§ **Quoted passage**:
· · ·

Natália Falavigna da Silva (born May 9, 1984 in Maringá) is a taekwondo athlete from Brazil. She finished in the fourth place in the women's 67-kilogram category in taekwondo at the 2004 Summer Olympics on August 26, and won the bronze medal at the 2008 Summer Olympics. It was the first Brazilian Olympic medal ever in taekwondo.

Personal life
Falavigna was born in Maringá, and grew up in another city in the Paraná state, Londrina. At the age of four, she saw judoka Aurélio Miguel win a gold medal in the 1988 Summer Olympics and was inspired to become an athlete. She practiced volleyball, basketball, soccer, swimming, and the first she dedicated the most, handball. In 1998, Falavigna was introduced by a friend to taekwondo, and while the first classes were "by impulse", the coach said Falavigna had potential and could become world champion. Two years later, she won the World Junior Taekwondo Championships in Ireland, becoming the first Brazilian to do so. In the four years that followed, Falavigna  ended up on the top three in 9 of the 11 international competitions she entered. In 2003, Falavigna entered a state of depression and even considered trading taekwondo for tennis, but found a new strength to the sport after winning silver at the 2003 Summer Universiade.

Achievements
Natália Falavigna won the following competitions:

 World Taekwondo Championship: 2005
 World University Taekwondo Championship: 2006
 World Junior Taekwondo Championship: 2000

Awards
Falavigna won the Brazilian Olympic Award's Women's Best Athlete of the Year in 2005, and also won the 2002, 2003, 2004, 2005, 2006, 2008, and 2009 Best Taekwondo Athlete.

Career

2000 World Junior Taekwondo Championship
In 2000, two years after starting practicing taekwondo, Falavigna won the World Youth Taekwondo Championship, held in Killarney, Republic of Ireland. It was the first international tournament that she participated in.

2001 World Taekwondo Championship
In 2001, in the World Taekwondo Championship held in Jeju, South Korea, Natália Falavigna won the bronze medal.

2004 Summer Olympics
Natália Falavigna competed for the first time in the Olympics in 2004, when she finished in the fourth place in the competition. She was defeated in the semifinal by Chinese Chen Zhong. In the Repechage semifinals she defeated Italian Daniela Castrignano, but was beaten by Venezuelan Adriana Carmona in the bronze medal match.

2005 World Taekwondo Championship
In 2005, in Madrid, Spain, Natália Falavigna defeated British Sarah Stevenson in the final, and won the World Taekwondo Championship.

2007 World Taekwondo Championship
Falavigna won the bronze medal in the 2007 World Taekwondo Championship held in Beijing, China.

2007 Pan American Games
Natália Falavigna performed the oath of the athletes at the opening ceremony of the Fifteenth Pan American Games in Rio de Janeiro.

She won the silver medal at the women's +67-kilogram category. Falavigna defeated Venezuelan Aura Paez in the semifinals, but was defeated by Mexican María del Rosario Espinoza in the gold medal match.

· · ·

§ **Provided material**:
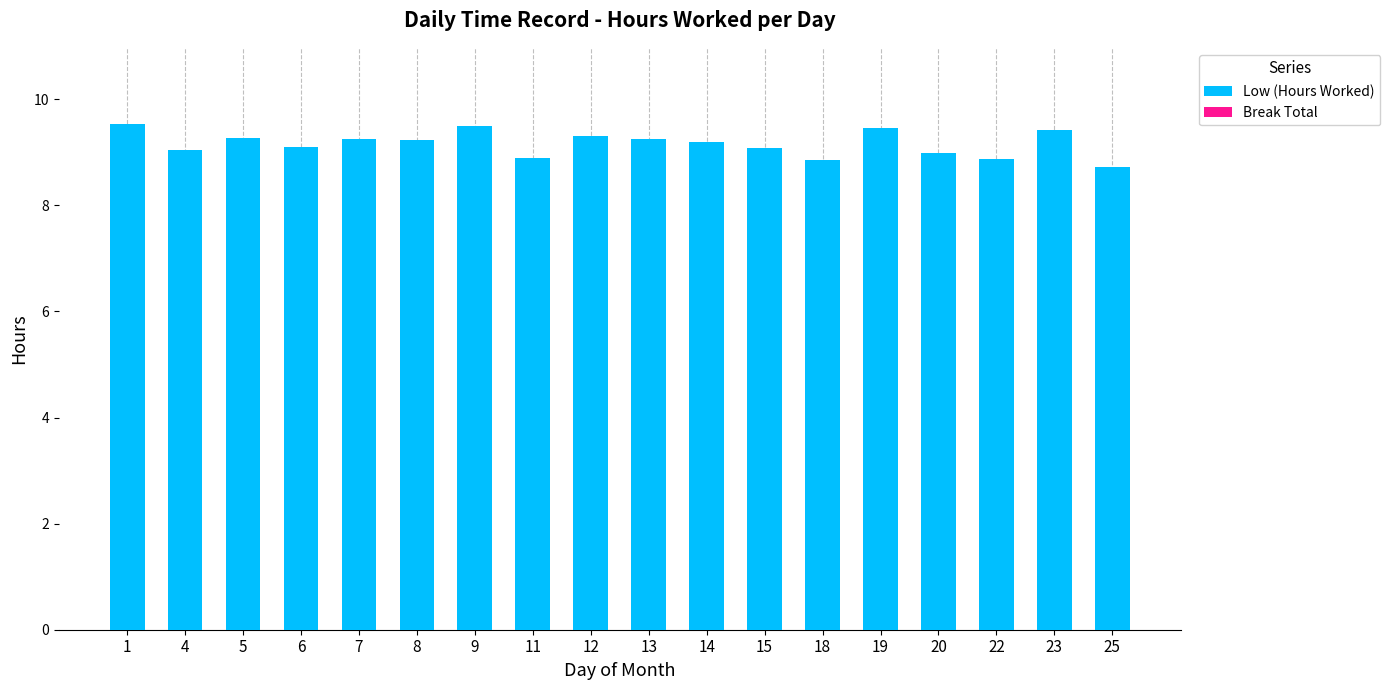

What is the change in value from 5 to 22?

-0.4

· · ·

§ **Work request**:
Reproduce the passage of the taekwondo athlete's biography between "2005 World Taekwondo" and "in Beijing, China.", inclusive.

§ **Worked solution**:
2005 World Taekwondo Championship
In 2005, in Madrid, Spain, Natália Falavigna defeated British Sarah Stevenson in the final, and won the World Taekwondo Championship.

2007 World Taekwondo Championship
Falavigna won the bronze medal in the 2007 World Taekwondo Championship held in Beijing, China.